You have the following rights regarding your personal data:

• Right of Access: Request a copy of the personal data we hold about you
• Right to Rectification: Request correction of inaccurate or incomplete data
• Right to Erasure: Request deletion of your data ("right to be forgotten") under certain conditions
• Right to Restriction: Request limitation of processing in certain circumstances
• Right to Data Portability: Receive your data in a structured, machine-readable format
• Right to Object: Object to processing based on legitimate interests
• Right to Withdraw Consent: Where processing is based on consent, you can withdraw it at any time

To exercise these rights, please contact us at office@soticek.com.
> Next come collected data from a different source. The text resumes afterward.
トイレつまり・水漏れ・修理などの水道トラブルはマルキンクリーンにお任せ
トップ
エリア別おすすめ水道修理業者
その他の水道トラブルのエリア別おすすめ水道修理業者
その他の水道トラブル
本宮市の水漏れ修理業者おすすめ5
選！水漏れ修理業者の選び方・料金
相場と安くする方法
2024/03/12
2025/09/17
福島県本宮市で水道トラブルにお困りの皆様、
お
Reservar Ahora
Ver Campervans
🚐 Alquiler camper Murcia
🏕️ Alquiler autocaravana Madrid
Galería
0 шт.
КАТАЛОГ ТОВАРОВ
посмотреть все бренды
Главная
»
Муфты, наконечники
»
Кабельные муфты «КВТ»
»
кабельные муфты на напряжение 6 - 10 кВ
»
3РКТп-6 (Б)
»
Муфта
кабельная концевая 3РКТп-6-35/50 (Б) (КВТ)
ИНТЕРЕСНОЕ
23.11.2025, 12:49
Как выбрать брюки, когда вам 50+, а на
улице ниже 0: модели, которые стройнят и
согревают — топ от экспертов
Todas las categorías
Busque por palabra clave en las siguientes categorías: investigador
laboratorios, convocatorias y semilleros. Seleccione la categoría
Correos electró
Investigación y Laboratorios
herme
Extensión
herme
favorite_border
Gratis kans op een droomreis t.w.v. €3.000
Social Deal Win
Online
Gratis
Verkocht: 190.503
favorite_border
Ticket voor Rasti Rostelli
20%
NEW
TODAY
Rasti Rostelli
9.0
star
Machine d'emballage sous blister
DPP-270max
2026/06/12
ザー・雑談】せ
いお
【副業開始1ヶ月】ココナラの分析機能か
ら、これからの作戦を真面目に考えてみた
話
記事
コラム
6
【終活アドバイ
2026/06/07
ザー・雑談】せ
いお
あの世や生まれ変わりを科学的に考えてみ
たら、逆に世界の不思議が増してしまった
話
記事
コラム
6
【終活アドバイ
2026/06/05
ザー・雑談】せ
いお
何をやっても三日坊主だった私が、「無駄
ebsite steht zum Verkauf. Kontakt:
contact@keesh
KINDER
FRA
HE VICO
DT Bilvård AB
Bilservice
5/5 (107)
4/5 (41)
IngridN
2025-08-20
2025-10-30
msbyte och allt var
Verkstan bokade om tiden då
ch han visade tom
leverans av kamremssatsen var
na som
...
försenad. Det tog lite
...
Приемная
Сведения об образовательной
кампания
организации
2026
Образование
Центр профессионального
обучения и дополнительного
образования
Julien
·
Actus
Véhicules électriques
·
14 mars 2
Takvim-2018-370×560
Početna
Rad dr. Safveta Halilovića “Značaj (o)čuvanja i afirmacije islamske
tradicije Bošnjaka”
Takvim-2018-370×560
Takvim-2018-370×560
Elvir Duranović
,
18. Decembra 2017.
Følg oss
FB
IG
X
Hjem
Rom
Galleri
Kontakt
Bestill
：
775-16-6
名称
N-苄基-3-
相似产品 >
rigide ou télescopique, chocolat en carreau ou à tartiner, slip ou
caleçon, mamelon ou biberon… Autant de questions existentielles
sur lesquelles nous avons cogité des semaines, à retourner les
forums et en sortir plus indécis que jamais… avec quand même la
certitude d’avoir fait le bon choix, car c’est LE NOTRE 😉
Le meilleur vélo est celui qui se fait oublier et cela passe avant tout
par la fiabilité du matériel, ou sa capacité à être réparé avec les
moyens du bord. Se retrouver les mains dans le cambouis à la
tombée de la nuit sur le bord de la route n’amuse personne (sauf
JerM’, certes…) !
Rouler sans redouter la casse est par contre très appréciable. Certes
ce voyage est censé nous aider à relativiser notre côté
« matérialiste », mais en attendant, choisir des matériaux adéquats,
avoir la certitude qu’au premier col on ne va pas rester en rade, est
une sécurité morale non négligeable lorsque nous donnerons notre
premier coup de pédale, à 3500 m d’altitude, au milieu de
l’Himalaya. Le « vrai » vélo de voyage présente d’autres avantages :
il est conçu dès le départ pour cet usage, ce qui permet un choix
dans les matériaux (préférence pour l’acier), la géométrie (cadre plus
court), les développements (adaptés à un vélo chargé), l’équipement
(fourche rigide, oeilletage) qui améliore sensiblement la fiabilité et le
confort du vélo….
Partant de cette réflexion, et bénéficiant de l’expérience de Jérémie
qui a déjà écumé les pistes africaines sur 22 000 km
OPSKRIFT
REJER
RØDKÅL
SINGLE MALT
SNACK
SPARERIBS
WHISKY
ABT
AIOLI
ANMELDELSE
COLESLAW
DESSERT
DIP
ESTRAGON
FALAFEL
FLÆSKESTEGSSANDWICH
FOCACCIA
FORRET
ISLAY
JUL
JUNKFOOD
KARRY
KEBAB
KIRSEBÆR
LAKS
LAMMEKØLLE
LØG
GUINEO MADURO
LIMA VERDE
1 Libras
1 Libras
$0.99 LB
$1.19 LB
We will respond within 30 days.

9. Security Measures

We implement appropriate technical and organizational measures to protect your data:

• Encrypted connections (TLS/SSL) for real-time transcription
• Secure server infrastructure with regular security updates
• Access controls and authentication for server access
• Regular security monitoring and audits
• Data minimization - we collect only what is necessary
• No persistent storage of audio data on servers
• Self-hosted analytics to avoid third-party tracking

While we implement strong security measures, no method of data transmission over the internet or electronic storage can guarantee absolute security. However, we continuously work to protect your personal data.

10. Cookies and Tracking

Our website does NOT use cookies. We use Matomo analytics in a privacy-friendly configuration that:

• Does not use cookies or local storage
• Anonymizes IP addresses (last 2 bytes removed)
• Does not track users across websites
• Does not create user profiles
• Stores all data on our own servers (not shared with third parties)

Our mobile app does not use cookies as it operates natively on your device. All data is stored locally on your device under your control.

11. Changes to This Policy

We may update this privacy policy from time to time to reflect changes in our practices or for legal, operational, or regulatory reasons. The "Last updated" date at the top of this page indicates when the policy was last revised. We encourage you to review this policy periodically. Continued use of our service after changes constitutes acceptance of the updated policy.

12. Contact Us

If you have questions about this privacy policy or how we handle your data, please contact us:

By using our website and services, you acknowledge that you have read and understood this privacy policy.